No te desanimes, Erotto, según este artículo, esta riqueza expresiva se da en todo el mundo hispanohablante. Aunque tal vez hay algunas víctimas del _correctismo normativista_.

Saludos


----------



## jorgema

¿Seré una de las víctimas del _correctismo normativista_? Después de leer el hilo completo, me sigue pareciendo mal lo de:

_Me gustó que me lo dijiste._

En mi uso personal, hubiera empleado el subjuntivo:

_Me gustó que me lo dijeras._

...e incluso, dependiendo del pasado:

_Me gustó que me lo hayas dicho._


----------



## flljob

¿Qué opinas de:  _me gusta que los ingleses *son* muy puntuales_. ¿Dirías _me gusta que los ingleses *sean* muy puntuales_?
Para mí está claro que hay una gran diferencia. Yo no digo que se use el indicativo forzosamente. Lo que digo es el uso de indicativo depende de la intención del emisor. Lo que digo es que el uso de los modos no es intercambiable.

Saludos


----------



## jorgema

Va a parecer que quiero evitar enfrentarme a tu ejemplo, pero la primera oración simplemente no me gusta. Para el caso diría:

_Me gusta la puntualidad de los ingleses._ 

Pero en el caso específico de una sola persona, le diría:

_Me gusta que *seas* puntual
Me gusta tu puntualidad._

Pero no:
_Me gusta que eres puntual_.


----------



## Lurrezko

jorgema said:


> Va a parecer que quiero evitar enfrentarme a tu ejemplo, pero la primera oración simplemente no me gusta. Para el caso diría:
> 
> _Me gusta la puntualidad de los ingleses._
> 
> Pero en el caso específico de una sola persona, le diría:
> 
> _Me gusta que *seas* puntual
> Me gusta tu puntualidad._
> 
> Pero no:
> _Me gusta que eres puntual_.



O _me gusta lo puntual que eres._


----------



## jorgema

Lurrezko oinak said:


> O _me gusta lo puntual que eres._



Claro, si ya estamos puestos a emplear el verbo en indicativo. Igualmente, se evita la forma que aquí nos ocupa.


----------



## flljob

¿Y por qué no _me gusta lo puntual que *seas*_?
Gracias, Lurrezko, veo que nos empezamos a entender.
Saludos


----------



## Lurrezko

flljob said:


> ¿Y por qué no _me gusta lo puntual que *seas*_?
> Gracias, Lurrezko, veo que nos empezamos a entender.
> Saludos



Pues no te sé decir, porque no me suena bien.
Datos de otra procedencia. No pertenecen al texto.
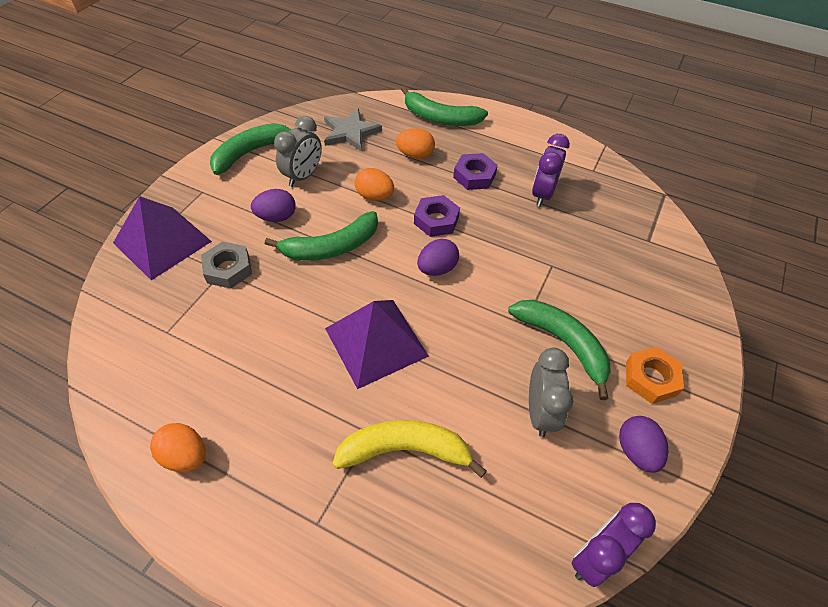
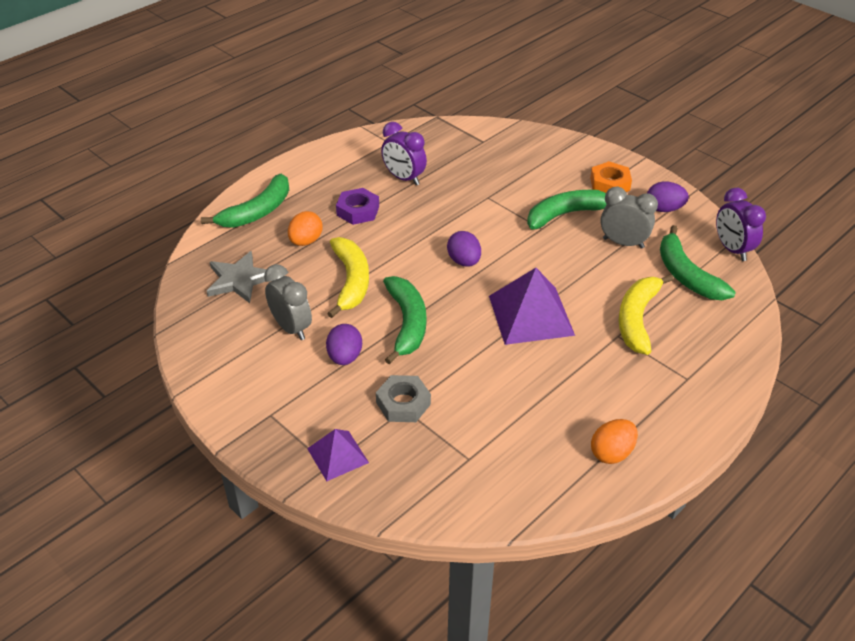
camera: 70 degrees left, 10 degrees down
(162, 242) = (338, 455): purple pyramid -> purple pyramid, size x0.57
(251, 152) = (224, 365): green banana -> green banana (686, 275)
(374, 196) = (351, 281): orange egg -> yellow banana
(436, 220) = (404, 248): purple nut -> none

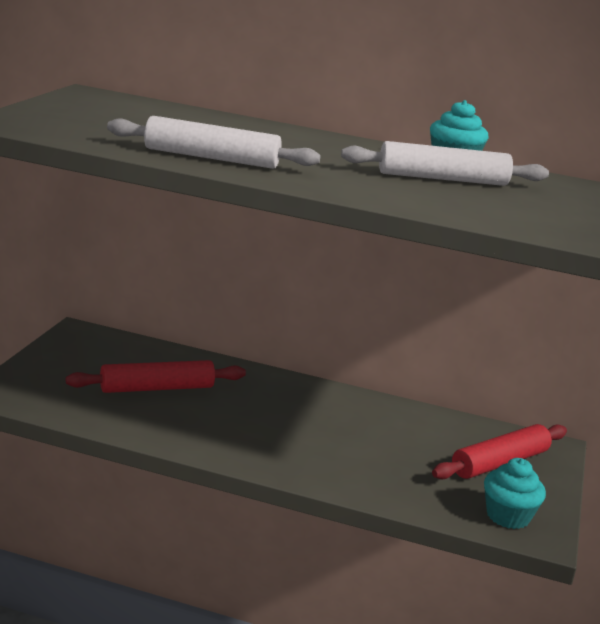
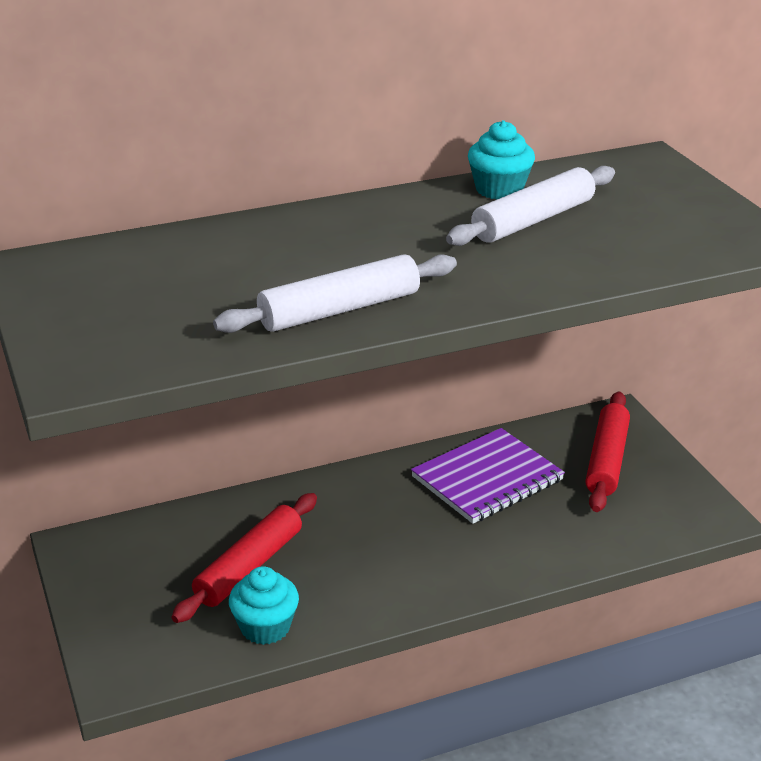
camera: 35 degrees left, 10 degrees up
(388, 427) = (487, 479): none -> purple notebook
(508, 516) = (676, 513): turquoise cupcake -> turquoise cupcake (265, 627)

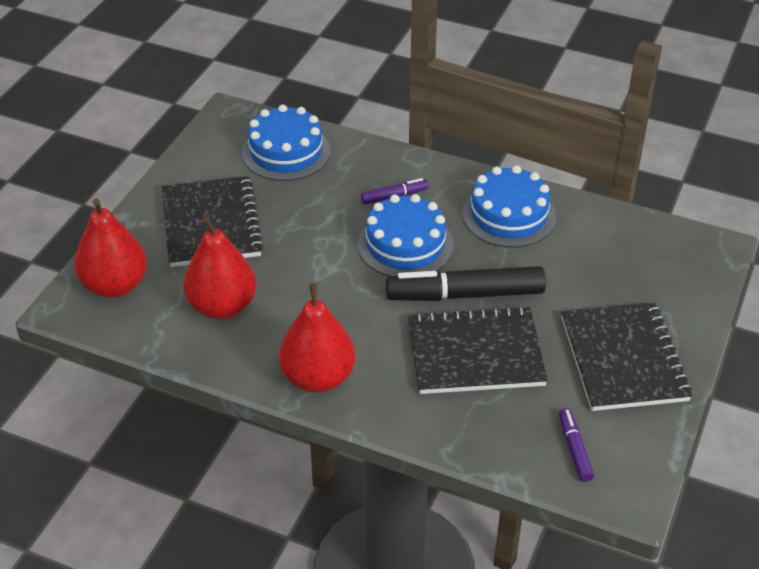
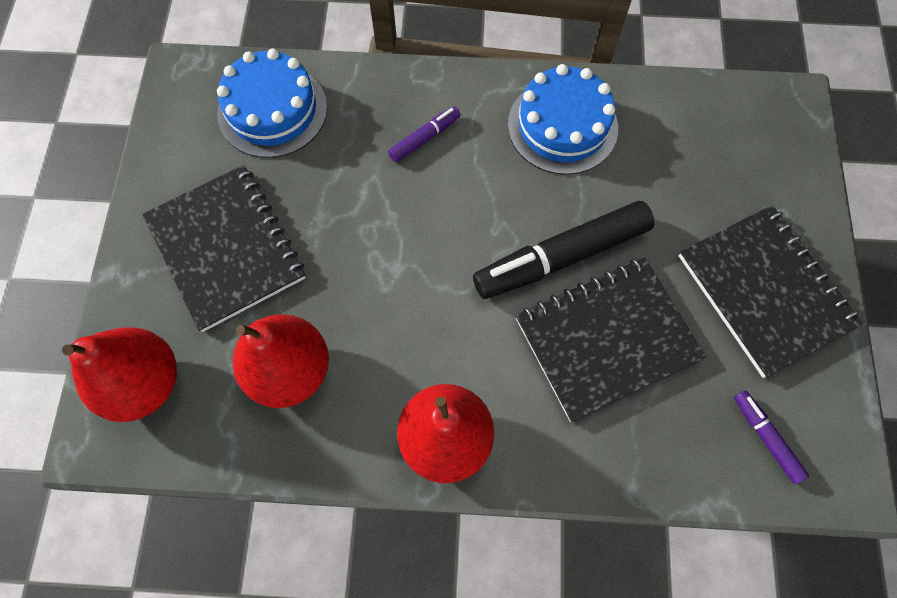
camera: 20 degrees left, 25 degrees up
(405, 245) = (466, 206): blue cake -> none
Es curioso que con otros verbos sí exista un matiz:
_
Me importa/preocupa lo puntual que eres.
Me importa/preocupa lo puntual que seas._

Pero con el verbo* gustar* no me suena bien el subjuntivo. ¿A ti te suena natural?

Saludos


----------



## jorgema

Tal vez porque en _Me importa/me preocupa lo puntual que *seas*_ hay un matiz de futuro que no tendría sentido si se dijera _Me gusta lo puntual que seas_.

_Me gusta lo que eres._

...pero:

¿_Me gusta lo que seas_? No me resulta natural.


----------



## cbrena

A mí con el verbo gustar el subjuntivo me suena bien en el ejemplo de flijob, pero añado el artículo: _me gusta *el* que los ingleses *sean* muy puntuales._

En los casos que habéis discutido posteriormente:

_Me gusta que* seas* puntual_ o _Me gusta lo puntual que *eres.*_


----------



## Aviador

Mientras estudio más el tema y como al leer las intervenciones en este hilo alguien podría pensar que es general en América el uso del indicativo en las frases como la de la consulta de usstriker, quisiera advertir que en Chile a nadie se le ocurriría usar el idicativo. No me imagino a nadie, ni siquiera a una persona con poca instrucción, hacerlo. De hecho, este hilo me recordó a un amigo francés a quien siempre regañabamos por su uso del indicativo en frases semejantes. Es decir, _me gustó que me lo dijiste_ me suena al castellano de quien no lo domina bien; me suena al castellano de mi amigo francés.

Saludos.


----------



## Ciocoroll

Pues yo soy mexicano y tampoco he escuchado que alguien use el indicativo para eso


----------



## flljob

Aviador said:


> Mientras estudio más el tema y como al leer las intervenciones en este hilo alguien podría pensar que es general en América el uso del indicativo en las frases como la de la consulta de usstriker, quisiera advertir que en Chile a nadie se le ocurriría usar el idicativo. No me imagino a nadie, ni siquiera a una persona con poca instrucción, hacerlo. De hecho, este hilo me recordó a un amigo francés a quien siempre regañabamos por su uso del indicativo en frases semejantes. Es decir, _me gustó que me lo dijiste_ me suena al castellano de quien no lo domina bien; me suena al castellano de mi amigo francés.
> 
> Saludos.


 
Ya dije que se usan los dos modos. También dije que existe una enorme diferencia entre usar el indicativo o el subjuntivo, que de ninguna manera el uso de uno excluye el uso del otro. En el artículo que adjunté anteriormente, se estudiaron muchas ciudades, dos de ellas españolas y varias hispanoamericanas, incluyendo Buenos Aires y Santiago. En esta última, en el 45% de las oraciones estudiadas, usaban el indicativo, mientras que en México la usaban el 40%, y en Buenos Aires el 67%.

Saludos


----------